According to a new study, a home saliva test is better to determine the risk of prostate cancer in some men than a standard market test.
The results mean that people with the highest risk of prostate cancer – one of the most common forms of cancer among men – can have a new tracking version with less likely to represent false positive results, which require burdensome consequences.
For a study published in New England Medicine JournalResearchers have collected saliva samples of about 6400 men aged 50 years and 60 years in the UK and used DNA samples to calculate the risk of prostate cancer, which is called a test risk test.
Then they conducted additional exams and a biopsy for men with higher risk tests and diagnosed prostate cancer up to 40% of them.
Among men marked as a high risk using a prostate screening tool, 25% really had cancer – much worse results than with saliva test.

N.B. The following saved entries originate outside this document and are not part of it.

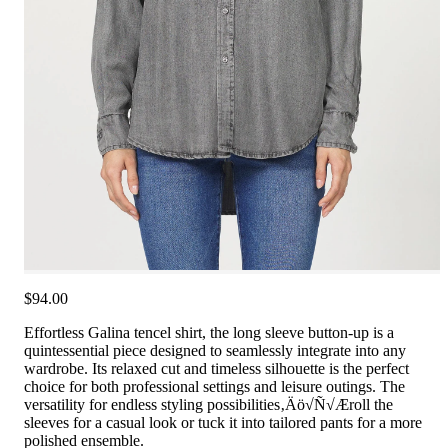
$94.00
Effortless Galina tencel shirt, the long sleeve button-up is a
quintessential piece designed to seamlessly integrate into any
wardrobe. Its relaxed cut and timeless silhouette is the perfect
choice for both professional settings and leisure outings. The
versatility for endless styling possibilities‚Äö√Ñ√Æroll the
sleeves for a casual look or tuck it into tailored pants for a more
polished ensemble.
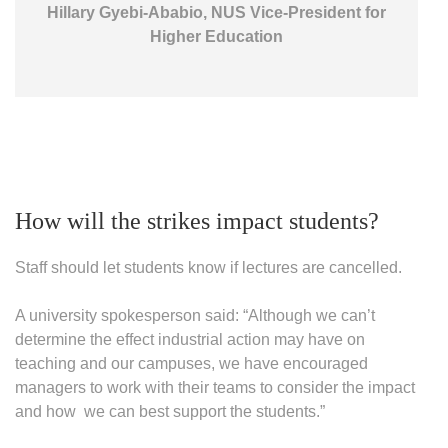
Hillary Gyebi-Ababio, NUS Vice-President for
Higher Education
How will the strikes impact students?
Staff should let students know if lectures are cancelled.
A university spokesperson said: “Although we can’t
determine the effect industrial action may have on
teaching and our campuses, we have encouraged
managers to work with their teams to consider the impact
and how we can best support the students.”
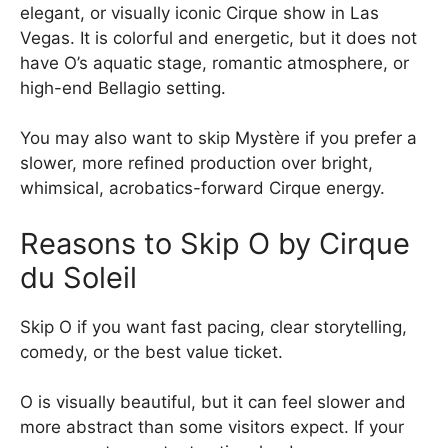
elegant, or visually iconic Cirque show in Las
Vegas. It is colorful and energetic, but it does not
have O’s aquatic stage, romantic atmosphere, or
high-end Bellagio setting.
You may also want to skip Mystère if you prefer a
slower, more refined production over bright,
whimsical, acrobatics-forward Cirque energy.
Reasons to Skip O by Cirque
du Soleil
Skip O if you want fast pacing, clear storytelling,
comedy, or the best value ticket.
O is visually beautiful, but it can feel slower and
more abstract than some visitors expect. If your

This means that the introduction of a saliva test can “identify men with the risk of aggressive cancer, which need greater testing and the salvation of men who are at least the risk of unnecessary treatment methods,” said Rosalind ELS, one of the authors of the study and a teacher of oncogenetic Research Institute of Cancer (Icr).
Incorrectly positive result of standard tests
A standard tool is a blood test that monitors a protein called a specific prostate antigen (PSA). High PSA levels can be a sign of prostate cancer.
The PSA test is usually used in men with a great risk of cancer development from their age or ethnicity, or from the fact that they have symptoms. Men with a high PSA level are sent to additional tests to confirm if they have cancer.
But the test, as a rule, gives false positives and detects low cancer cancer, which is probably never fatal, which means that many men are subjected to unnecessary examinations, biopsy and treatment, according to ICR.
Researchers say that the saliva test can serve as another tracking tool offered to men, that they risk prostate cancer or symptoms.
Future research will accompany men with high polygenic risk tests to see if they have prostate cancer.
But it may take years until saliva tests become the current practice of logistics and the cost of their integration into the healthcare system, according to Michael INUIE, professors of the population systems and healthcare genomes at Cambridge University, which was not involved in the study.
“For me, the study really makes me begin to believe that these investments are worth it,” he said.